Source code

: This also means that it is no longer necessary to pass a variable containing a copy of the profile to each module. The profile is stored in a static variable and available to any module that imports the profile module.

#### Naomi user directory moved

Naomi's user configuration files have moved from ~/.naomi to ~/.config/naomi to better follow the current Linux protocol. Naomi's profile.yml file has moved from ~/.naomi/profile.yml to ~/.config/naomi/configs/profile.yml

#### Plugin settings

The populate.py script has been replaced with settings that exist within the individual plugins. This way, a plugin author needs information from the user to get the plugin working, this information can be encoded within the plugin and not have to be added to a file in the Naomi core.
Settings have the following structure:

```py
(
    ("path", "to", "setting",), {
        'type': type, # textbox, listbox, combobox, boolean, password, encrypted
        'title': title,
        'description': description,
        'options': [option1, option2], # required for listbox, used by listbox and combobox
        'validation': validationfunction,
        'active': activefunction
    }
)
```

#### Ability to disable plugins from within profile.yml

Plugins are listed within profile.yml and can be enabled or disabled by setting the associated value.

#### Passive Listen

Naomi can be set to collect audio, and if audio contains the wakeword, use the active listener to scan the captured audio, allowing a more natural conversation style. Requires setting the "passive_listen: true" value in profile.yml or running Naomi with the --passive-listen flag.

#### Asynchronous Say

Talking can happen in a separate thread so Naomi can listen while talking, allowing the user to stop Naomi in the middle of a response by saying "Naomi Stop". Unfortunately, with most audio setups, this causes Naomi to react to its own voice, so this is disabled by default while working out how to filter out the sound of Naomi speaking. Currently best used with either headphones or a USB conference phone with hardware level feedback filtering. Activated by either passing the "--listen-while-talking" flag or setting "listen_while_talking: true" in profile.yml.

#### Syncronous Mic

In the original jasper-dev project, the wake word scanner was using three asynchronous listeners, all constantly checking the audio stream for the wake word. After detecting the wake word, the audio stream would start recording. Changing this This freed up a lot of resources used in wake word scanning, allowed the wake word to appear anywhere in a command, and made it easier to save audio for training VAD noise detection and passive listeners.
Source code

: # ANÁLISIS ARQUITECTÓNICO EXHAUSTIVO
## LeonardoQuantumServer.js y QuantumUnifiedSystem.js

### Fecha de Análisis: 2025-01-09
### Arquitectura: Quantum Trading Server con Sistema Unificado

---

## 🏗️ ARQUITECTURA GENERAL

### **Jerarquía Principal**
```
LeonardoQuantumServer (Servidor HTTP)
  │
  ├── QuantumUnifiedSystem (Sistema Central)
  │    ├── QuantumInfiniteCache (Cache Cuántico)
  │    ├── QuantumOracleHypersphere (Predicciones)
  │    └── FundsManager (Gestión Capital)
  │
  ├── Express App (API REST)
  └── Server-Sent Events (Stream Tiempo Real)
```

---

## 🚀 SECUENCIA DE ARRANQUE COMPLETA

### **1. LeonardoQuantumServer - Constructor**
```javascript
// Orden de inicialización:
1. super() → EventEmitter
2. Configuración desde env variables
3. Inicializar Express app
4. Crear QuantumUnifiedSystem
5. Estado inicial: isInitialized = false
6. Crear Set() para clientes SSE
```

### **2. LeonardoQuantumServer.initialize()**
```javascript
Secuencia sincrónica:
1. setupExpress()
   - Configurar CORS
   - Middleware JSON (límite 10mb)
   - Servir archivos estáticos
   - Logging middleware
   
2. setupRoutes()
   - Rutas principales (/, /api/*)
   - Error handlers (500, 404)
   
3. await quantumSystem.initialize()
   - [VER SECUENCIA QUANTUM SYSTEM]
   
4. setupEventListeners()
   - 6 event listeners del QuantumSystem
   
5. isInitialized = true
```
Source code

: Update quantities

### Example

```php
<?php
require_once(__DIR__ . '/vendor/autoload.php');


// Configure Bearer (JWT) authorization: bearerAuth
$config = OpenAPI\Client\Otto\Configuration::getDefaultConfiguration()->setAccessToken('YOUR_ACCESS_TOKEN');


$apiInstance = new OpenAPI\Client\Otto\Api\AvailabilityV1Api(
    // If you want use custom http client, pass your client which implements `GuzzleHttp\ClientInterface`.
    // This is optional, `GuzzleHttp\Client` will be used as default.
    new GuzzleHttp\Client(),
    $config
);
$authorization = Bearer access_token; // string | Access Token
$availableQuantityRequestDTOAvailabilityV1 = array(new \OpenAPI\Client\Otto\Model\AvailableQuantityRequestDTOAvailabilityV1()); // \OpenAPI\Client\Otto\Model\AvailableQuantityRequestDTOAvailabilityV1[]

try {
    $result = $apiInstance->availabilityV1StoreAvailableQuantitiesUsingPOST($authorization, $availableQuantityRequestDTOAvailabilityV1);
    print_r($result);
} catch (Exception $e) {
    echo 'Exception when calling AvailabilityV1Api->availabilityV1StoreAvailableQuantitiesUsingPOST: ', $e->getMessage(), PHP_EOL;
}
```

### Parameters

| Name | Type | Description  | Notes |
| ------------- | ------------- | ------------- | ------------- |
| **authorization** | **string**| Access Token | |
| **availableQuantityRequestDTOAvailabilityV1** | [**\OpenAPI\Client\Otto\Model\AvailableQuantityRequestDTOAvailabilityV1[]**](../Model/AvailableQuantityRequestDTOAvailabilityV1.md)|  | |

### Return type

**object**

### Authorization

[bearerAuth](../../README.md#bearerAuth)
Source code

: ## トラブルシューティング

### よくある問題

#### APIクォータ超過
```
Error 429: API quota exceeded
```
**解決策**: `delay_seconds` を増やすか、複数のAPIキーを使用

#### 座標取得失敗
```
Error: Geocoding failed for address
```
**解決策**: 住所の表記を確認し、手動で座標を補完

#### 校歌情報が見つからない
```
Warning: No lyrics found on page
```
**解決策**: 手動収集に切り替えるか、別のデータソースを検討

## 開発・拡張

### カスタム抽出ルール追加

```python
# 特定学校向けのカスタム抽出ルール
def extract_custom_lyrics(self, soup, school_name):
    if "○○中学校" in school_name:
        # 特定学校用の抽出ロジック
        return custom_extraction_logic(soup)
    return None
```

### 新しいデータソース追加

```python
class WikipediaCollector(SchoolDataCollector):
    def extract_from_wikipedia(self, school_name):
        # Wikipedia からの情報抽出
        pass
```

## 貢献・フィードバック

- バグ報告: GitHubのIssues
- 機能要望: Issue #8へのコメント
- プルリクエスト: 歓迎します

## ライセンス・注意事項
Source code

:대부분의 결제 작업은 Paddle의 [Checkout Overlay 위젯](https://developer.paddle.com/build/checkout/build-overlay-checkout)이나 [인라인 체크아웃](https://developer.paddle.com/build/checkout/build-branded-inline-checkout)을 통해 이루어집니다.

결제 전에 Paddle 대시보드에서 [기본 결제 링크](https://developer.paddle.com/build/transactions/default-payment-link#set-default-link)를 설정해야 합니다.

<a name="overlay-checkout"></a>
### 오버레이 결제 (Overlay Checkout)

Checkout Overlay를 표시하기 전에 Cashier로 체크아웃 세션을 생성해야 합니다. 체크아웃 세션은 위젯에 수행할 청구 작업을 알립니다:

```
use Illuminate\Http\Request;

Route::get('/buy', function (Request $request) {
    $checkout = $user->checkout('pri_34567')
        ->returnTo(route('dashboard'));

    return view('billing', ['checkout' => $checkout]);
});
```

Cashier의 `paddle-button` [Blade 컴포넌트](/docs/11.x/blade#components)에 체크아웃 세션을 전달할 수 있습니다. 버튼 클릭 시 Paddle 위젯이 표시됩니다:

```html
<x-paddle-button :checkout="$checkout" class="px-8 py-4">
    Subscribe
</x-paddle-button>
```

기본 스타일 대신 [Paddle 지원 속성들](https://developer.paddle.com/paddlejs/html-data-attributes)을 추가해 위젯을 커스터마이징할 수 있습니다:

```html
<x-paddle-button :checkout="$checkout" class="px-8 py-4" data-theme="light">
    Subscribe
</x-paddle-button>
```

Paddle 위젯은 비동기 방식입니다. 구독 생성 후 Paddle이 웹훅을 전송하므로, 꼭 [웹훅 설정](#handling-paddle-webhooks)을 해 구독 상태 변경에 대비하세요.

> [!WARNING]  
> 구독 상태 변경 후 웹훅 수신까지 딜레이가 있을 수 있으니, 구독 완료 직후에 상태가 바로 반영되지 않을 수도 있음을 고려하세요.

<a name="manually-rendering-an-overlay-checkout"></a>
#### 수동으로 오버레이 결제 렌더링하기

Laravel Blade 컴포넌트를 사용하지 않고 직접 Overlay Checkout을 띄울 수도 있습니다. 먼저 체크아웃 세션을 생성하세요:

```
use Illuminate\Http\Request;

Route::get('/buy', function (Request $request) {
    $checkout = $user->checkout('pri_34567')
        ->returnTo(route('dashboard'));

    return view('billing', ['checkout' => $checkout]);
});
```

┄┄┄┄┄┄

## TASK
Emit an exact copy of the lines spanning the start of the records to the line containing "#### Asynchronous Say", inclusive, and no other output.

## ANSWER BOX
Source code

: This also means that it is no longer necessary to pass a variable containing a copy of the profile to each module. The profile is stored in a static variable and available to any module that imports the profile module.

#### Naomi user directory moved

Naomi's user configuration files have moved from ~/.naomi to ~/.config/naomi to better follow the current Linux protocol. Naomi's profile.yml file has moved from ~/.naomi/profile.yml to ~/.config/naomi/configs/profile.yml

#### Plugin settings

The populate.py script has been replaced with settings that exist within the individual plugins. This way, a plugin author needs information from the user to get the plugin working, this information can be encoded within the plugin and not have to be added to a file in the Naomi core.
Settings have the following structure:

```py
(
    ("path", "to", "setting",), {
        'type': type, # textbox, listbox, combobox, boolean, password, encrypted
        'title': title,
        'description': description,
        'options': [option1, option2], # required for listbox, used by listbox and combobox
        'validation': validationfunction,
        'active': activefunction
    }
)
```

#### Ability to disable plugins from within profile.yml

Plugins are listed within profile.yml and can be enabled or disabled by setting the associated value.

#### Passive Listen

Naomi can be set to collect audio, and if audio contains the wakeword, use the active listener to scan the captured audio, allowing a more natural conversation style. Requires setting the "passive_listen: true" value in profile.yml or running Naomi with the --passive-listen flag.

#### Asynchronous Say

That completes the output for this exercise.